A three-dimensional simulation of the high-latitude ionosphere was applied to investigate the geographical distribution of E-region thin ionization layers which may be formed by the action of the convection electric field. The simulation model computes the ion densities (O+, O-2(+), N+, N-2(+), NO+, Fe+), and temperatures as a function of altitude, latitude, and longitude. The stationary state momentum and continuity equations are solved for each ion species, then the energy equation is solved for electrons, neutrals, and a generic ion having the mean ion mass and velocity. The various electric field patterns of the HEPPNER and MAYNARD [(1987) J. geophys. Res. 92, 4467-4489] convection electric field model were applied and the ionization density pattern was examined after a time sufficient for the formation of thin layers (approximate to 2000 s).
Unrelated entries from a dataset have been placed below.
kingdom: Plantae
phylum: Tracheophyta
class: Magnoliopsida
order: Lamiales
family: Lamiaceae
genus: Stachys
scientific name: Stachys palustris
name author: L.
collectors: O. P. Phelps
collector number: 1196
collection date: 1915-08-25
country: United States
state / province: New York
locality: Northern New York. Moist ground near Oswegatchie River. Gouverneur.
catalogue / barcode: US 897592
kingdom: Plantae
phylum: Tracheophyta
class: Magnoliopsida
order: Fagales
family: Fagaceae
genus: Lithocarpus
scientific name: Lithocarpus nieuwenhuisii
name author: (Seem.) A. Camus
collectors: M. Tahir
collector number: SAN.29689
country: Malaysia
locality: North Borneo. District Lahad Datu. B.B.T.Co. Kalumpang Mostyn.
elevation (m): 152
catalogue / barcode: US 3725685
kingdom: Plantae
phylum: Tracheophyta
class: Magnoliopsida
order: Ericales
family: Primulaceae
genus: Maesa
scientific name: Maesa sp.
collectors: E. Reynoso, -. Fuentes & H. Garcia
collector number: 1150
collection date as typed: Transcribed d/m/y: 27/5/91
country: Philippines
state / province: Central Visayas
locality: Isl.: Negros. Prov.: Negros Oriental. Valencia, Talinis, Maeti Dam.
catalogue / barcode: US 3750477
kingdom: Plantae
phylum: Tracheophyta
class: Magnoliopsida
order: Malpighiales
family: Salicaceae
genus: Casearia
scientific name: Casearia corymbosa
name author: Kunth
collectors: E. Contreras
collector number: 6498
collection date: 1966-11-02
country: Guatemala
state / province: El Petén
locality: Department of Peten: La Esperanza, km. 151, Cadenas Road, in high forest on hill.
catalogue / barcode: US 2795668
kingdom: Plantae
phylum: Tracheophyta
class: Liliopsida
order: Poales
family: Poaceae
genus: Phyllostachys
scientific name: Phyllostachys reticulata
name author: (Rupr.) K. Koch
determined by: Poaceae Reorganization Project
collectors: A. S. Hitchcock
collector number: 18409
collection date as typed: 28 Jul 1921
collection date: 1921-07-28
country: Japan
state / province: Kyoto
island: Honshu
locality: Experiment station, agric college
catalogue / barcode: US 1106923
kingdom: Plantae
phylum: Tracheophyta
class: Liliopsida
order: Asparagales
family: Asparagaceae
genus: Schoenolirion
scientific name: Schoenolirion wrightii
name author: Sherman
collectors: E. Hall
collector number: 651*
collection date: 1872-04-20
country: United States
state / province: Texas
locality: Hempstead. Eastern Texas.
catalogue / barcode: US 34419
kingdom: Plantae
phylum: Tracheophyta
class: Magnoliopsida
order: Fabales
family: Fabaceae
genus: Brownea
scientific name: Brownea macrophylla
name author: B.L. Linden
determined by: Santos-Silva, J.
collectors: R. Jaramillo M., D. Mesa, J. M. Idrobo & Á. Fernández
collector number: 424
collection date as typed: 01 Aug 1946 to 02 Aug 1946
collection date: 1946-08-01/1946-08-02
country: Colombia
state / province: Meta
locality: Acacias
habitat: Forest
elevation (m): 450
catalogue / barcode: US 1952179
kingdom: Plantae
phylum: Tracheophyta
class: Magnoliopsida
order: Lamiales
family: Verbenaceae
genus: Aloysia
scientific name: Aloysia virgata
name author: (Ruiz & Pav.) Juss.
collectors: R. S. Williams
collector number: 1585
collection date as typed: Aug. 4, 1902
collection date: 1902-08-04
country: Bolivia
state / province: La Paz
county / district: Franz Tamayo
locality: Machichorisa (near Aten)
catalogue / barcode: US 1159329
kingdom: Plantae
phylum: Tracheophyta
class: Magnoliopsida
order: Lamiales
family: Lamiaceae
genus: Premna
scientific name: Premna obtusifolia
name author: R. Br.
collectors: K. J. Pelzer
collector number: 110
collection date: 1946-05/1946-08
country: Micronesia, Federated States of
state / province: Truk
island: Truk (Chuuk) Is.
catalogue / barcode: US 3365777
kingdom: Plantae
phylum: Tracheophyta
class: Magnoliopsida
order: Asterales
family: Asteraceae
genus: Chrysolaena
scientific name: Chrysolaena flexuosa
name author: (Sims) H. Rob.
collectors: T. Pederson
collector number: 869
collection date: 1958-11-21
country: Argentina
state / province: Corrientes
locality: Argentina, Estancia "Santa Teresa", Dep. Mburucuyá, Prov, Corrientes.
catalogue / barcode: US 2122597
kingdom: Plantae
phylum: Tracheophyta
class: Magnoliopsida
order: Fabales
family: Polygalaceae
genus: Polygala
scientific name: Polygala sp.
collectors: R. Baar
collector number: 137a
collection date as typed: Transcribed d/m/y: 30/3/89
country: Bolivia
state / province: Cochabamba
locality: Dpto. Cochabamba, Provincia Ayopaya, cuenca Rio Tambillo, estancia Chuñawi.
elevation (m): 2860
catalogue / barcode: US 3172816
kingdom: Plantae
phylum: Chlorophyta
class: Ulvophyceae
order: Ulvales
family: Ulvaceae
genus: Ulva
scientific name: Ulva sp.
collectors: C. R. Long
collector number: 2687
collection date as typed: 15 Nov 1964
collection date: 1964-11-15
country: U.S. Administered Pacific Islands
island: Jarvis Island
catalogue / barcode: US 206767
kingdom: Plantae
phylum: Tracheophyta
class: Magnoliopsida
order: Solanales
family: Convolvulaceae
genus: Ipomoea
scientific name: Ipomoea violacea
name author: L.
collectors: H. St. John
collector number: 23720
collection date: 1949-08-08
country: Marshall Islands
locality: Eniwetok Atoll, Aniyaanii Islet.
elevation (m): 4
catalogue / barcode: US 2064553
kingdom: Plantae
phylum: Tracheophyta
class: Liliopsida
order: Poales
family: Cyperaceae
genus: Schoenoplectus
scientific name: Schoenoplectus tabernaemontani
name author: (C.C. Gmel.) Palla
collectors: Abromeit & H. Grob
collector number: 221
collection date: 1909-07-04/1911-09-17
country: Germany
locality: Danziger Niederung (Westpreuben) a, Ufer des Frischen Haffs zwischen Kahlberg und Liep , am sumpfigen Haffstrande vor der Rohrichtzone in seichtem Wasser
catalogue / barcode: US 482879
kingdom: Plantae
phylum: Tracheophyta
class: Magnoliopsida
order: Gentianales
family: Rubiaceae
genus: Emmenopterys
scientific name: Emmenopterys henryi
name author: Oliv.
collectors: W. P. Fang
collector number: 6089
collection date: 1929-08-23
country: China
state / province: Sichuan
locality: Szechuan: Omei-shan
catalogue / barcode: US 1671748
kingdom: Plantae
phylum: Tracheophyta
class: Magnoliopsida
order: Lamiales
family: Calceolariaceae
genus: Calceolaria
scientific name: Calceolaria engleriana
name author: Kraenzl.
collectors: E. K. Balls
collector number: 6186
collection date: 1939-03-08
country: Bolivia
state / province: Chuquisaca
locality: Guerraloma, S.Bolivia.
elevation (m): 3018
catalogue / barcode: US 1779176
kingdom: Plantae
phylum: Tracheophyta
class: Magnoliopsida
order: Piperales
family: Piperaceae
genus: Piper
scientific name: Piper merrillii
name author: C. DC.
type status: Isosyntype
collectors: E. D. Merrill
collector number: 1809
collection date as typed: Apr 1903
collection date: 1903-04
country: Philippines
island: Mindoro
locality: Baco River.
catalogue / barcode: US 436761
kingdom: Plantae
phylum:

It was found that large areas of thin ionization layers were formed for each of the electric field patterns examined. Southward IMF B-z conditions resulted in thin layers forming in the pre-midnight sector in the latitude range north of about 70 degrees to about 80 degrees, and after midnight between 60 and 70 degrees. For northward B-z conditions, the layers were mainly in the pre-midnight sector and covered a latitude range from about 60 to 80 degrees.